• _ОБЯЗАТЕЛЬНЫЕ ЗАДАНИЯ_
1. Что в отрывке о душевнобольных названо причиной сумасшествия мальчика-поляка?
2. Определите, согласуются ли с отрывком о душевнобольных следующие утверждения: (а) первый больной согласился стать Спасителем; (б) буйного больного после раздевания запирают в совершенно темной комнате; (в) ужасные припадки бешенства случаются часто. На каждое ответьте «да» или «нет» и приведите решающие слова отрывка точной цитатой.
3. Допишите следующую часть отрывка о душевнобольных, начав сразу после его последнего предложения.

• _ТЕКСТ ДЛЯ АНАЛИЗА_

Больные тотчас же обступают вас густою толпой. Один плачет навзрыд, рассказывая о том, что Николай-угодник предложил ему быть Спасителем. Но он на это не согласился, другой просит у вас позволения надеть вашу шляпу, третий — поляк, почти еще мальчик, с выжженным (причина его сумасшествия) глазом, яростно доказывает вам, что у него одна половина тела — польская, а другая — русская и что бедного Езуса хотят вторично пригвоздить гвоздями ко кресту. Один сумасшедший, среднего роста, коренастый, быстро бегает по диагонали комнаты с сосредоточенным и злобным видом. Сторожа следят за ним особенно внимательно, потому что он весь находится в самом подозрительном настроении. Потом вы видите, что его лицо как-то сразу темнеет, глаза становятся бессмысленными и грозными. Он неожиданно, с размаху, бросается всем телом в запертую дверь и с бешеным рычанием старается ее выломать. Его оттаскивают прочь, но он тотчас же кидается с пеной у рта к другой двери. Тогда, по знаку доктора, служители быстро схватывают его за руки, влекут в коридор, кладут на пол и раздевают донага. И он сам, точно торопясь, судорожными движениями рук и ног помогает им снять с себя платье. Затем быстро отворяется дверь в совершенно темную комнату. Сумасшедший стремительно вбегает в нее, дверь захлопывается, и из-за нее слышатся только дикие крики, пронзительный свист, мягкие звуки прыжков и ударов голого тела об стены. На остальных больных этот припадок действует эпидемически. Они тоже начинают волноваться, сжимать кулаки, оскорблять друг друга бранью, плеваться. Служителям насилу удается их успокоить… Впрочем, вы были свидетелем незначительного припадка, но бывают (очень редко сравнительно) ужасные, неукротимые припадки бешенства (raptus), когда усилия десятка служителей оказываются бессмысленными против сопротивления больного, силы которого удесятеряет бешенство.

• _СОБРАННЫЙ МАТЕРИАЛ_
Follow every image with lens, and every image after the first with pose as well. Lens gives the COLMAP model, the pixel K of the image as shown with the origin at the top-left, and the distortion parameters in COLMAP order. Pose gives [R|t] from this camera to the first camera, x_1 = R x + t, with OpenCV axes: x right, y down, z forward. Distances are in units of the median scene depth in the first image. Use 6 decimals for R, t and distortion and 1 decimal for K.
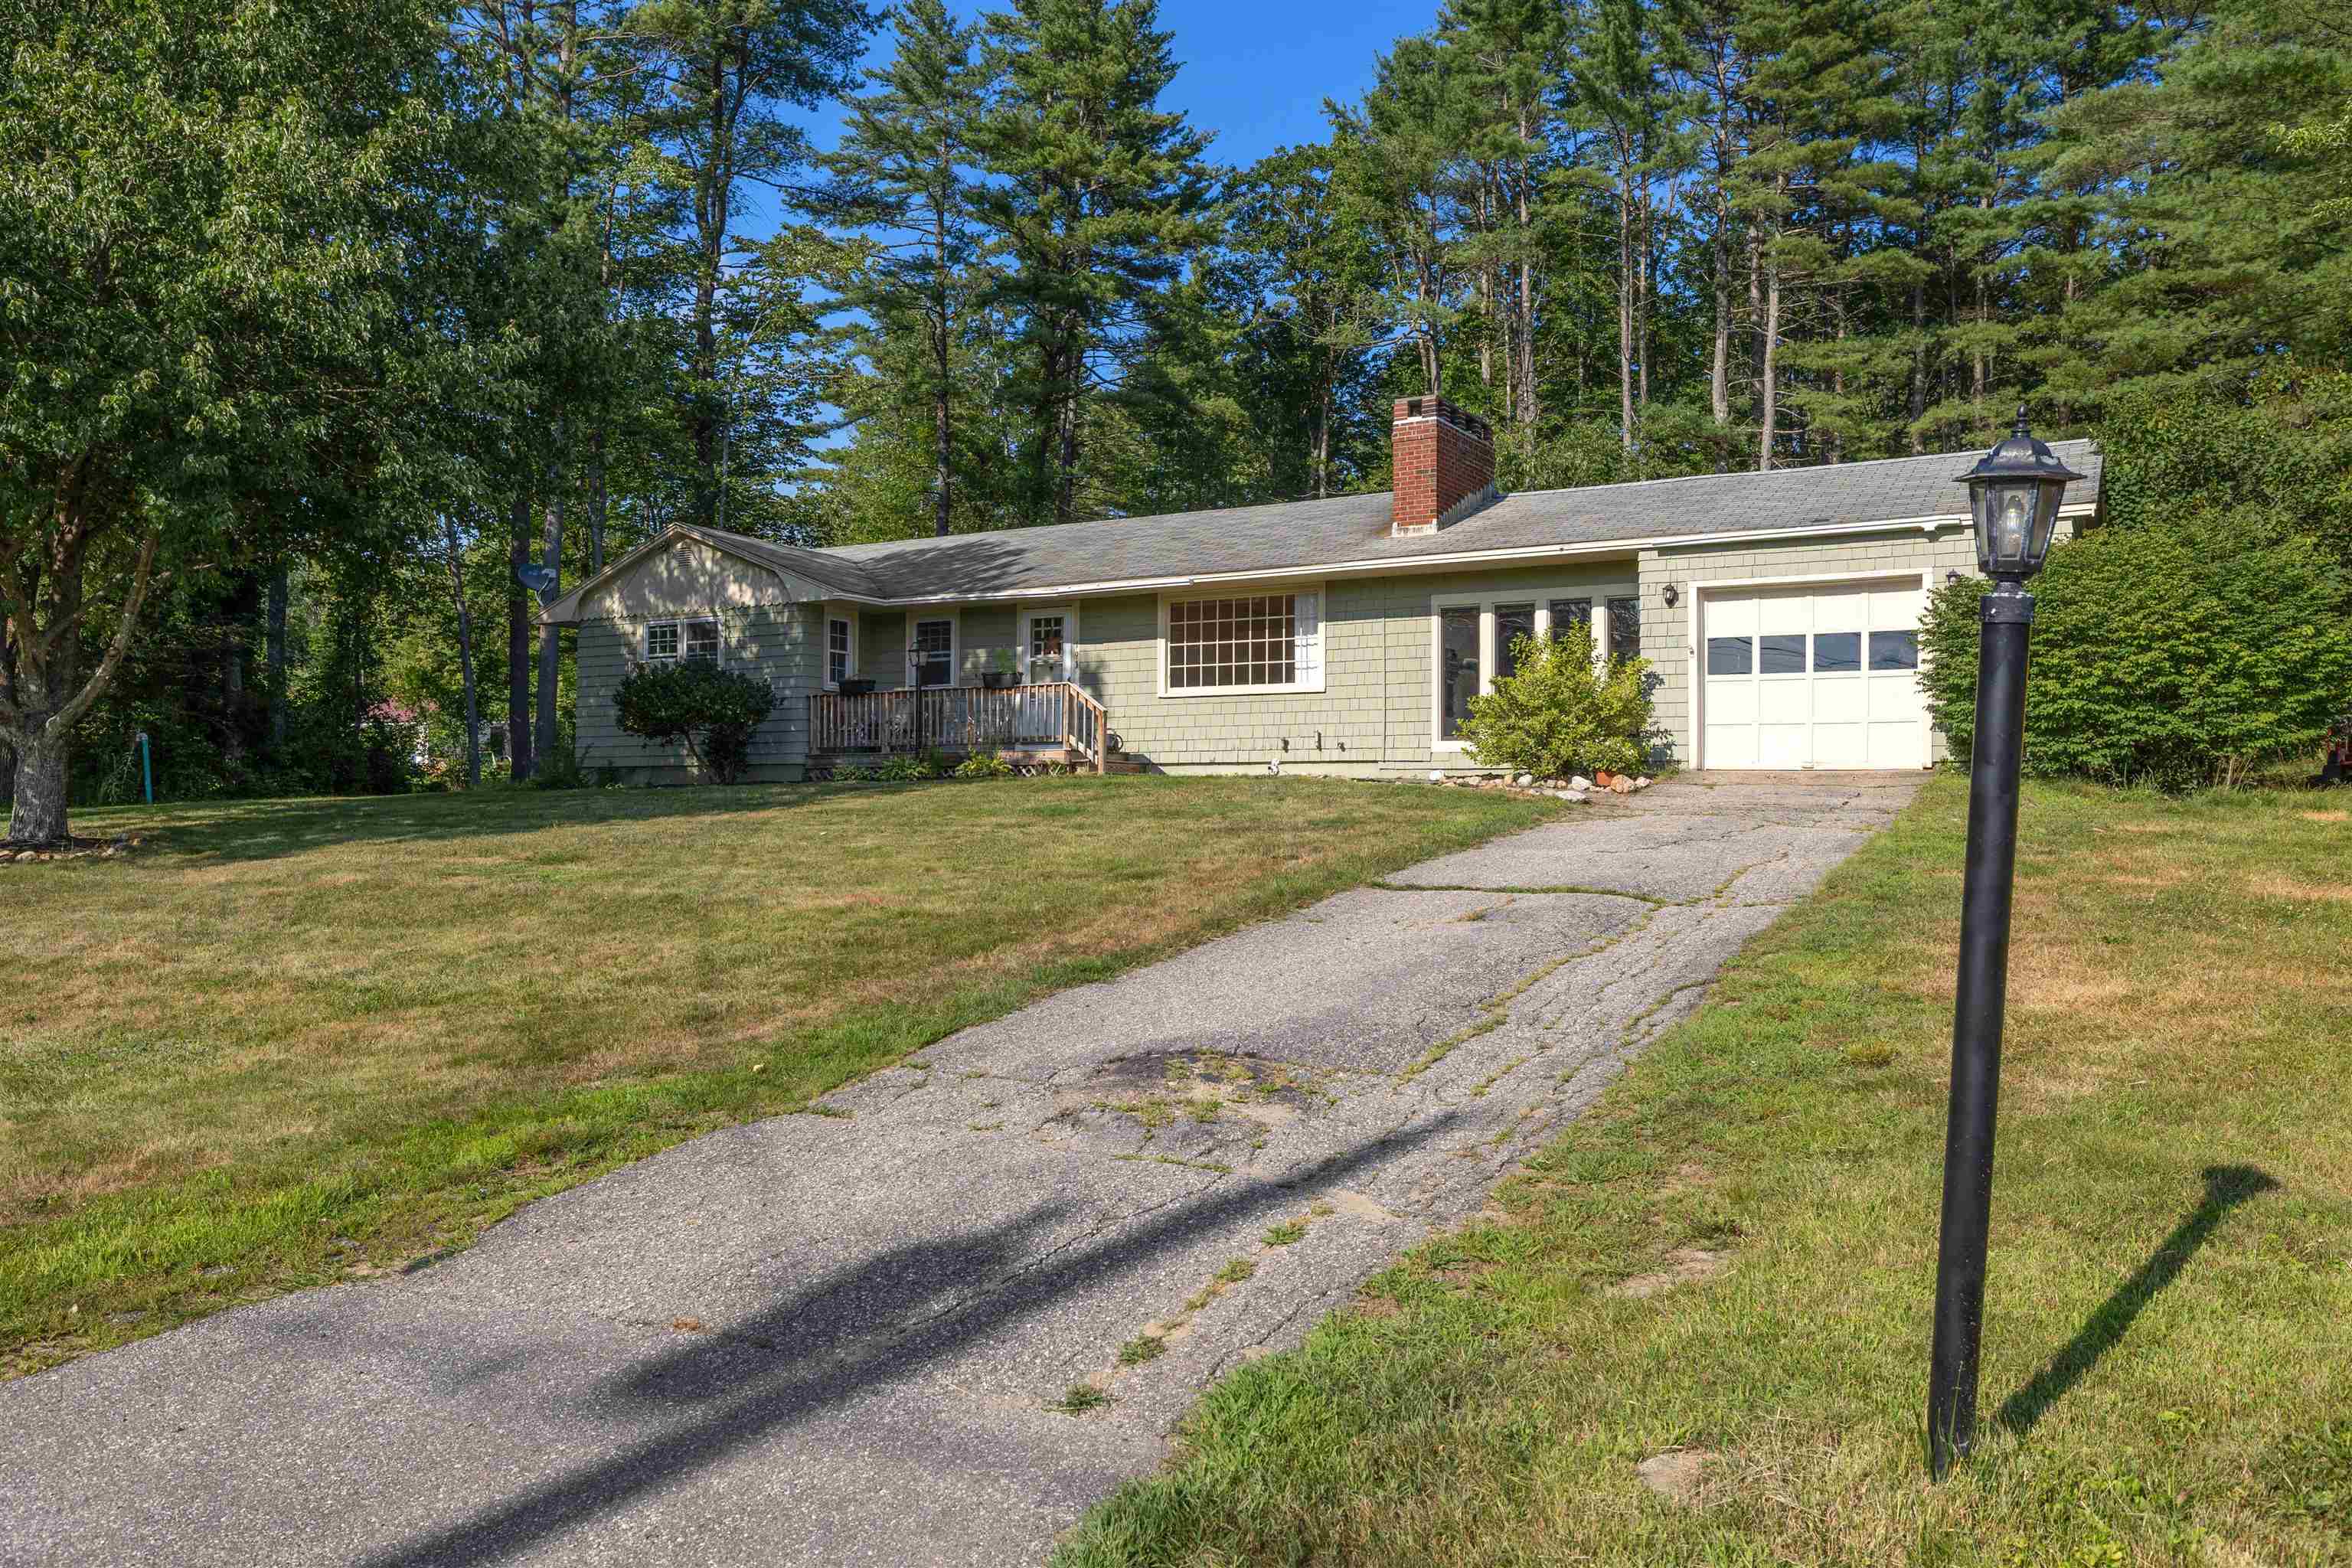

• _ОТВЕТЫ_
1. Выжженный глаз.

2.
(а) Нет: «Но он на это не согласился».
(б) Да: «Затем быстро отворяется дверь в совершенно темную комнату».
(в) Нет: «(очень редко сравнительно)».

3.
Окончив этот беглый осмотр, вы, наконец, выходите на воздух. Более обстоятельных сведений о больных получить невозможно. Их литературные произведения, к которым они почти все питают слабость, хранятся где-то в глубине канцелярского архива. О прежней жизни больных нет никаких данных, а некоторые даже не имеют фамилии и в графах журналов их обозначают просто: ‘Неизвестная еврейка’, ‘Неизвестный старик’, ‘Елена’ и т.д.
Вообще больница обставлена очень скудно, благодаря недостатку средств и малости помещения. Доктора жалуются на то, что совершенно невозможно найти знающих, сильных, кротких и трезвых служителей и сиделок к больным. Да и сомнительно, чтобы человек, соединяющий в себе такие прекрасные и редкие качества, пошел бы за 5 руб. месячной оплаты на такую утомительную и сложную работу.
Развлечений у душевнобольных нет никаких, если не считать десятка-другого разрозненных томов, составляющих ‘библиотеку’. Впрочем, некоторые из врачей больницы устраивают изредка в своих квартирах подобие музыкально-литературных вечеров, где в качестве исполнителей выступают сумасшедшие, которые, по словам докторов, ведут себя на этих вечерах удивительно чинно.
Выздоравливает душевнобольных около 20%. Остальные или умирают в больнице или отпускаются на поруки. Большинство больных — евреи.

1895 г.

ПРИМЕЧАНИЯ

Очерк. Впервые опубликован в газете ‘Киевское слово’. — 1895. — No 2799. — 27 октября, No 2802. 30 октября, за подписью А. К.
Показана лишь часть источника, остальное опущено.